The Seiko Prospex SPB189 ‘Shogun’ features a titanium bracelet with super-hard coating and tri-fold push button release clasp with secure lock and extender.

The movement

Seiko has updated both models with the solid 6R35 automatic mechanical movement, which is appreciated for both its robust nature as well as its 70-hour power reserve.

Bi-directional winding via the magic finger system adds power to the movement while wearing the watch, but you can also manually wind it as well. Also, for all the watch “hacks” out there fixated on stopping the second hand in order to coordinate their next mission, the 6R35 does in-fact offer this over-appreciated feature.

While critics may search for other depredations in the fact that the frequency of the caliber 6R35 at 21,600 vph is a bit slower than other Japanese options, accuracy is the same or similar to those slightly faster mechanical heartbeats. One wonders if the internet’s instant experts have considered that putting less stress on a system that will inevitably need service and/or repair down the road might actually be a benefit rather than a detriment.

The Seiko Prospex SPB191 ‘Shogun’ ($1,350 on silicone strap).

Shogun debuts

Seiko fits this movement into its Propex “Shogun” series (SPB189 and SPB191) are crafted in a 43.5 mm hardened titanium case rated to 200 meters of water resistance with the crown at the traditional 3 o’clock position. A super-huge date display is made even larger by a magnifying cyclops window, with a uni-directional diver’s bezel atop. The sapphire crystal over the dial will be difficult to mar or scratch unless you shatter it entirely.

Side view of the Seiko Prospex SPB191 ‘Shogun.’

Like its sister dive models, the Seiko Prospex ‘Shogun’ could not be any easier to read; Broad hands coated in a thick layer of LumiBrite glow brightly – just like the hour markers. Time is clearly of the essence with these masterful classics. Offered with a choice of a silicone strap at $1,350, or a titanium bracelet for an extra $200, the Shogun will be a fan favorite for both real and “desk” divers.

Side view of the SPB189 Seiko Prospex ‘Shogun.’

For Japanese warrior fans, Seiko says the triangular notches in the rotating bezel on this model resemble the ornaments of a traditional Shogun helmet.

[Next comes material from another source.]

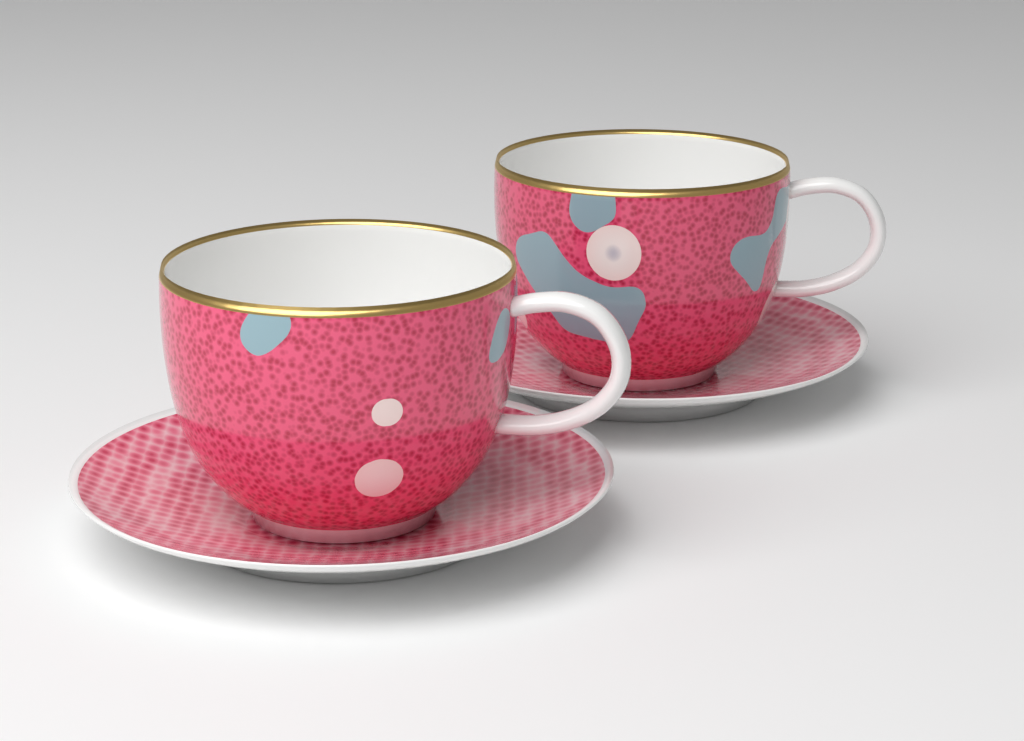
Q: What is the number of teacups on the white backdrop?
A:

The yabane or “arrow feather” link shape of the bracelet version, according to the brand, calls to mind weapons and armor.

The Seiko Prospex SPB185 is a contemporary interpretation of Seiko’s famous Diver from 1968.

Steel Sixties

Bringing us back to 1968, the Seiko Prospex Diver SPB185 and SPB187 are slightly smaller at 42mm, slightly heavier as they are cast in steel, and slightly less expensive due to the aforementioned reasons.

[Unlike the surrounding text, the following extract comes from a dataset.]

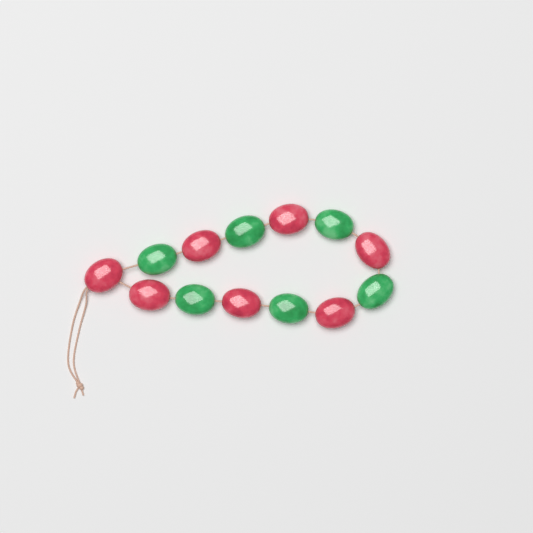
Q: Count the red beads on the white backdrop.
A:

The new Seiko Prospex SPD187 is a new interpretation of Seiko’s famous Diver from 1968.

Broader shoulders separate the sister-types, as does a crown migrated slightly south to the 4 o’clock position. Other nuances of design define each as the hands, markers, and bezel are endemic to each design. Otherwise these are very similar in the chassis build quality. Available only on a solid link steel bracelet, the 185 and 187 retail for $1,200.